TJ Warren comes back with a clean bill of health. Caris Levert gets more acquainted with the team and how they run. Who knows? Maybe they finally resolve the Myles Turner-Domantas Sabonis situation once and for all. A new coach can come aboard to steady the ship, and it already looks like they have an idea for who that’s going to be

Should they run it back, there’s a solid chance they can get back to where they were before. But that’s sort of the problem to begin with. Even if this recent Pacers’ season turns out to be just a negative outlier, their ceiling isn’t all too high anyway. A team that consists of Warren, Domantas Sabonis, Malcolm Brogdon, and Caris Levert as their core four is a solid playoff team. Having Turner, Doug McDermott, TJ McConnell, Jeremy Lamb, and the Holiday brothers rounds out a solid playoff team. Anyone who takes a good look at this roster knows that this roster is a good one. It’s not great though.

Just to be clear, Indiana has plenty of ingredients for a championship team. They just don’t have the main one: The franchise player. Once upon a time, it looked like that may have been Oladipo, but a cruel twist of fate took that all away. This isn’t a shot at any of the quality players they have on their roster, but think of it this way.

For the next couple of years, they’re going to go up against Kevin Durant, James Harden, and Kyrie Irving. All of whom are on the same team. For potentially even longer, they’ll be going up against the likes of Giannis Antetoukounmpo, Joel Embiid, and Jayson Tatum. With the roster they have, they could make a series interesting against any one of those teams. However, it’s a rule of thumb in the NBA that the team with the best player usually wins the series. Not to mention, they’d have to beat most of the teams those players play for to go on a substantial playoff run. That’s a pretty tall order.

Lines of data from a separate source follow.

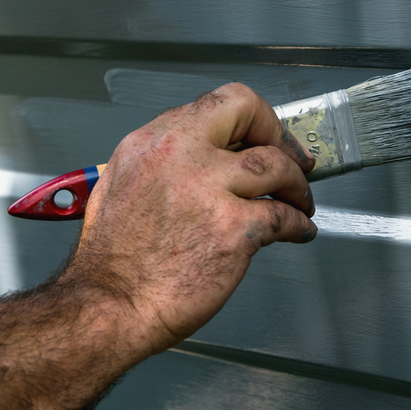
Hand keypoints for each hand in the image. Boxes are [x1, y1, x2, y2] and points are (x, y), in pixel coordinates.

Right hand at [63, 83, 317, 354]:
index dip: (252, 120)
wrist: (110, 306)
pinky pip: (283, 217)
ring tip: (300, 201)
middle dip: (281, 137)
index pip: (218, 104)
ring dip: (297, 185)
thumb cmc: (113, 261)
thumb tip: (205, 160)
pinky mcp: (231, 230)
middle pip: (250, 115)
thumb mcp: (121, 186)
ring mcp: (208, 191)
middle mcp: (179, 156)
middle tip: (295, 160)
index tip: (263, 136)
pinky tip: (298, 230)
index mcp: (151, 143)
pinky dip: (298, 224)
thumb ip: (163, 164)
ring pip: (276, 166)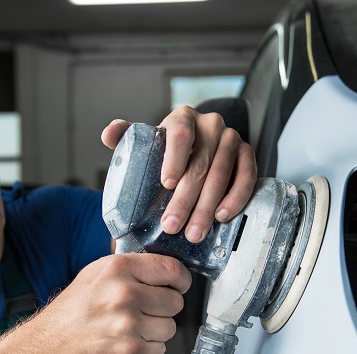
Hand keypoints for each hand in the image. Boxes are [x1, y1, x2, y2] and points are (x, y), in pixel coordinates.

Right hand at [38, 253, 190, 353]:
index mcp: (119, 269)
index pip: (171, 269)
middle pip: (175, 302)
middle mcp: (124, 295)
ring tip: (132, 327)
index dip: (181, 279)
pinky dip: (147, 348)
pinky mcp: (131, 352)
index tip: (179, 284)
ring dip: (156, 329)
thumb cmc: (75, 309)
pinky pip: (159, 349)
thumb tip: (164, 267)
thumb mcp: (97, 272)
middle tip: (146, 309)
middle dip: (165, 307)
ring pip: (170, 327)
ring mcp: (128, 326)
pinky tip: (127, 341)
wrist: (50, 345)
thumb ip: (132, 267)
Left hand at [101, 106, 256, 242]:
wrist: (197, 152)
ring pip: (222, 174)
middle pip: (200, 162)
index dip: (174, 158)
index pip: (181, 133)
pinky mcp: (248, 154)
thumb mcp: (147, 143)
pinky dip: (236, 198)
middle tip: (172, 226)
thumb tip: (109, 133)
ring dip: (208, 206)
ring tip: (194, 232)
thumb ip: (127, 137)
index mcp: (183, 117)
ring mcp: (232, 138)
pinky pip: (247, 176)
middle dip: (186, 198)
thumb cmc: (167, 152)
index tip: (166, 185)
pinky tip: (222, 216)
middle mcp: (210, 124)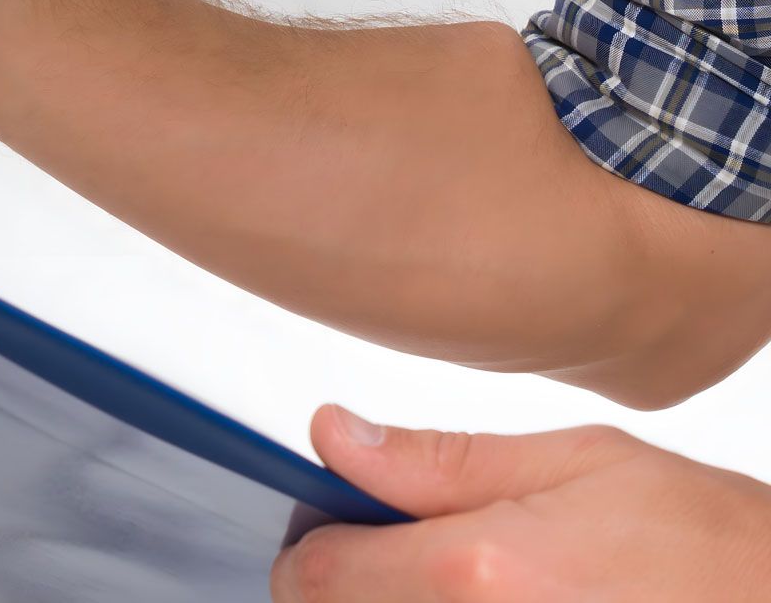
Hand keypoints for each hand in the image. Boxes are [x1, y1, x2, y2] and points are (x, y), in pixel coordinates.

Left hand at [272, 405, 770, 599]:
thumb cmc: (708, 543)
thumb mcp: (577, 463)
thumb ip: (440, 460)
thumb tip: (335, 435)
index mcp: (479, 575)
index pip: (316, 576)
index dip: (312, 543)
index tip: (335, 523)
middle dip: (356, 584)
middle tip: (406, 550)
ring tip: (472, 583)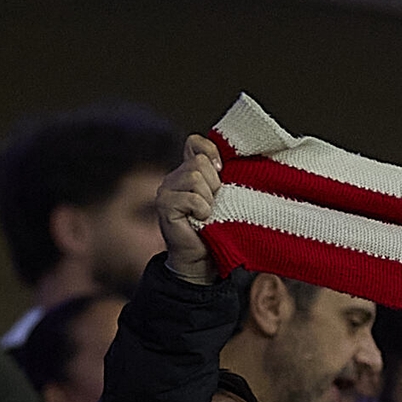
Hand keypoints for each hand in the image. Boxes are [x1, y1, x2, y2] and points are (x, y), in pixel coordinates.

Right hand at [159, 134, 224, 282]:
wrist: (203, 259)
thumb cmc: (218, 226)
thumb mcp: (225, 194)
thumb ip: (224, 173)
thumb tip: (236, 157)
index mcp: (188, 170)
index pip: (196, 143)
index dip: (212, 153)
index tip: (222, 172)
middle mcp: (174, 177)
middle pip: (200, 162)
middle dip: (215, 184)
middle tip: (215, 203)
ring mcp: (166, 190)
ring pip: (196, 177)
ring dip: (209, 199)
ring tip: (208, 213)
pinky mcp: (164, 205)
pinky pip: (192, 198)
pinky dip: (203, 210)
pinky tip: (202, 220)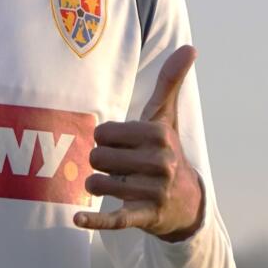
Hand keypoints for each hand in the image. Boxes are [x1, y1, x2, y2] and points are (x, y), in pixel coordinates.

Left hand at [74, 45, 204, 241]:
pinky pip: (115, 218)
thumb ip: (171, 83)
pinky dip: (95, 221)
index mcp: (159, 135)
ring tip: (115, 184)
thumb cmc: (167, 152)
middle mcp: (160, 163)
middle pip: (97, 158)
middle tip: (119, 166)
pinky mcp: (144, 217)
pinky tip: (77, 218)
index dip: (105, 139)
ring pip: (98, 184)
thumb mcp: (167, 118)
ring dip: (97, 185)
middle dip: (100, 162)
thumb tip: (190, 47)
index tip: (122, 145)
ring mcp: (153, 192)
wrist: (187, 203)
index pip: (104, 133)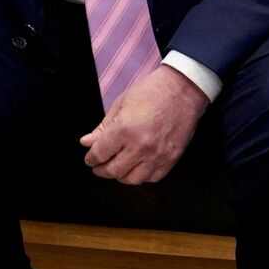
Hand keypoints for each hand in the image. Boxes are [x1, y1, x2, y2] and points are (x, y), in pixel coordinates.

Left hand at [80, 65, 207, 184]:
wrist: (182, 90)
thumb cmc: (150, 92)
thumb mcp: (120, 105)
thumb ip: (103, 128)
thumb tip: (86, 143)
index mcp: (124, 130)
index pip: (101, 153)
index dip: (91, 158)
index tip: (89, 159)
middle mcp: (141, 147)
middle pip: (115, 170)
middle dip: (102, 170)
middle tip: (98, 167)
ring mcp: (158, 155)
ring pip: (134, 179)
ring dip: (121, 176)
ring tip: (116, 169)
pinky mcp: (172, 159)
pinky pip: (153, 178)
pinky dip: (142, 176)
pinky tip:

There’s no joy in talking about the Pacers like this because they have built this overachieving underdog from nothing more than shrewd executive work. They turned a disgruntled and expiring Paul George into Oladipo and Sabonis. Both of whom have since become two-time all-stars (and counting). They then managed to turn an expiring and hobbled Oladipo – who had no plans to return to Indiana – into the electric Levert. They also pretty much stole Brogdon and Warren away while paying very little for either of them.

That is fantastic work. The only hangup is that, as of now, it just doesn’t seem like it will be enough. But, doubt and skepticism are things Indiana’s had thrown their way consistently since 2017. Many thought their approach to trading Paul George would blow up in their face, and since then, they’ve done everything in their power to make everyone eat their words.

Kevin Pritchard’s got his work cut out for him this summer. This season will hopefully turn out to be nothing more than performance ruined by both the wrong coaching hire and an unusual season that produced negatively skewed results. But at this point, Pritchard’s upcoming course of action this summer shouldn’t be about getting his team back to where they were, but deciding whether he can get them a step or two further than that by adding more to what they have or starting over completely.

Indiana’s had a rough go of it in this COVID-shortened season, but their disappointing play may have little to no bearing on where they go from here.